También en la vieja Grecia sentó sus reales Platón, quien entre otras cosas elucubró un mundo celestial, habitado por entidades absolutas, inmutables e imprescindibles: las ideas. Para el filósofo, lo que llamamos «realidad» sólo sería aparente, y apenas reflejaría una pizca de lo que representan o son las ideas.

Traducido al dialecto mediático, los CEOs de Clarín, La Nación, Perfil, Grupo UNO, Telecentro y otras maravillosas perlas, serían los hierofantes que interpretan adónde yace la verdad sacralizada, pero como no les alcanza tamaño poder, se erigen además como diseñadores de un mundo «real», no ese «simulacro populista» que surge del relato kirchnerista. Ese perverso enroque, que pretende transformar la percepción de toda una sociedad, distorsionarla hasta límites esquizoides, finalmente pone en estado de riesgo a esa comunidad, que desde diferentes posiciones comienza a naturalizar la posibilidad de que una tragedia irrumpa en escena y se ubique en el centro del ring.

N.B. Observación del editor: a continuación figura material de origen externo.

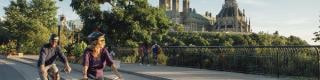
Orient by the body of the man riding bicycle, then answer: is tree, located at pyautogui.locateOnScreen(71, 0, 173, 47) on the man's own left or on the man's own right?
on the man's own left

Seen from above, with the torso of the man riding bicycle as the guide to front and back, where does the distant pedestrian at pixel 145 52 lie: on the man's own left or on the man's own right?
on the man's own left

Horacio González detecta en todo ese montaje peligrosas consecuencias: «(los medios hegemónicos) alejan cada vez más al mundo social real del reconocimiento y solución de muchos de los problemas que denuncian». Y analiza «el caso del domicilio de la doctora (Elisa) Carrió», usado como set para denunciar a un candidato a cuatro días de las últimas Paso. Un set que tiene mucho de oficial porque es la casa de una legisladora de la Nación. En el programa televisivo, conducido por Jorge Lanata, «…la materia que se promovía esencialmente, que era la culpa del Estado, necesitaba de esa alianza entre el lugar de emisión oficial y el lugar de emisión conexo. Y necesitaba, sin duda, que todo esto se sepa. Porque el motivo de esta alianza entre el set público y el set particular, es redoblar la idea central que sostiene: la idea del asesinato de Estado, o del Estado asesino», advierte el autor.

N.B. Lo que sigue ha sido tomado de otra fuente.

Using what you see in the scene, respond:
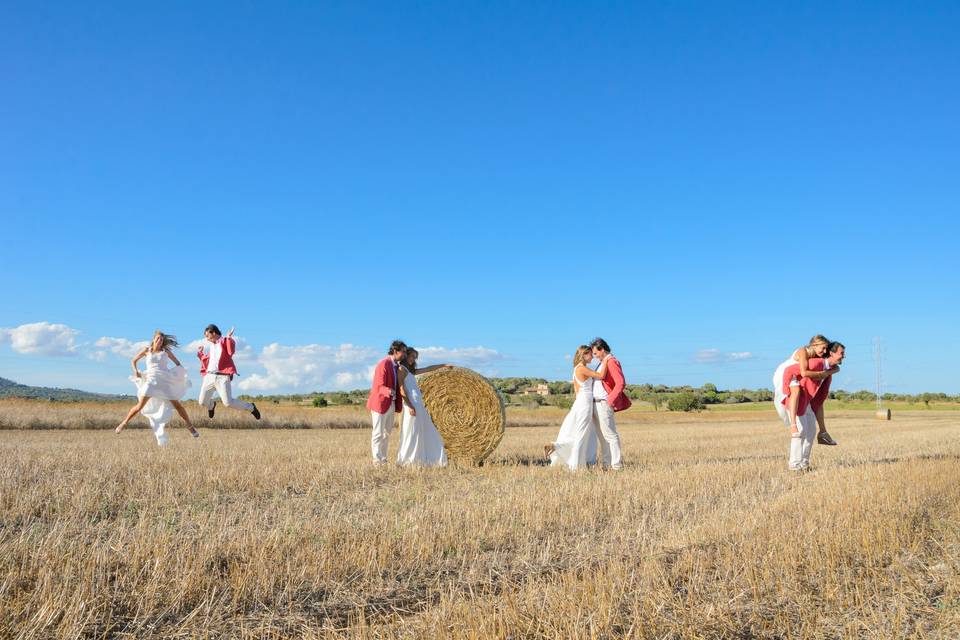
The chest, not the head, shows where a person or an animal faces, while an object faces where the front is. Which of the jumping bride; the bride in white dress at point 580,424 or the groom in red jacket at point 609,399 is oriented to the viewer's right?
the bride in white dress

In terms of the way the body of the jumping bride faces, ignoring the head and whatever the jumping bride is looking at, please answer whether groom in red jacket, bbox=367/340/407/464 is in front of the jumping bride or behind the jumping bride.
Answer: in front

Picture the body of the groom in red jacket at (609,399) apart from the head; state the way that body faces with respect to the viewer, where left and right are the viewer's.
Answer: facing to the left of the viewer

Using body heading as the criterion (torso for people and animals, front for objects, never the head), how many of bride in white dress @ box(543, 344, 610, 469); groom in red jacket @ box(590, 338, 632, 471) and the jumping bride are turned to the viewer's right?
1

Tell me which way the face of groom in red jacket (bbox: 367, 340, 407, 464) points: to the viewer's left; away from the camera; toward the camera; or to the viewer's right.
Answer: to the viewer's right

Por pudor, por temor a decir lo que se teme y rechaza, González no dice lo que más debería aterrarnos socialmente al cabo de desmenuzar este irrealismo trágico montado para desmontar un proceso político cueste lo que cueste: Ese poder irracional es capaz de cualquier cosa, incluso de llevar a la piedra sacrificial a uno de los suyos, y repetir el esquema Nisman.

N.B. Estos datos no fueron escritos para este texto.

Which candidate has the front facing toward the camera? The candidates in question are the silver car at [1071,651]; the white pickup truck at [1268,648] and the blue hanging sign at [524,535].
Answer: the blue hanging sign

Al fin y al cabo, la señora Carrió confesó públicamente que a pesar de estar sola en su casa, incluso bajo la ducha, le habla a los supuestos micrófonos que la «inteligencia kirchnerista» habría plantado en su set domiciliario. «No me mate, Milani», repite la diputada. «No me mate, Aníbal», insiste como loro la mujer que no va a trabajar al Congreso porque teme que se produzca un atentado contra su vida pero recorre los set televisivos, donde ese riesgo parece desaparecer.

Si a ese poder irracional un día se le ocurriera que el único camino para derrocar al kirchnerismo conduce a la puesta en escena de un homicidio político cuyo primer sospechoso fuera el oficialismo, el juego ya no será juego, será tragedia griega. En ese caso, que Platón se apiade de todos nosotros.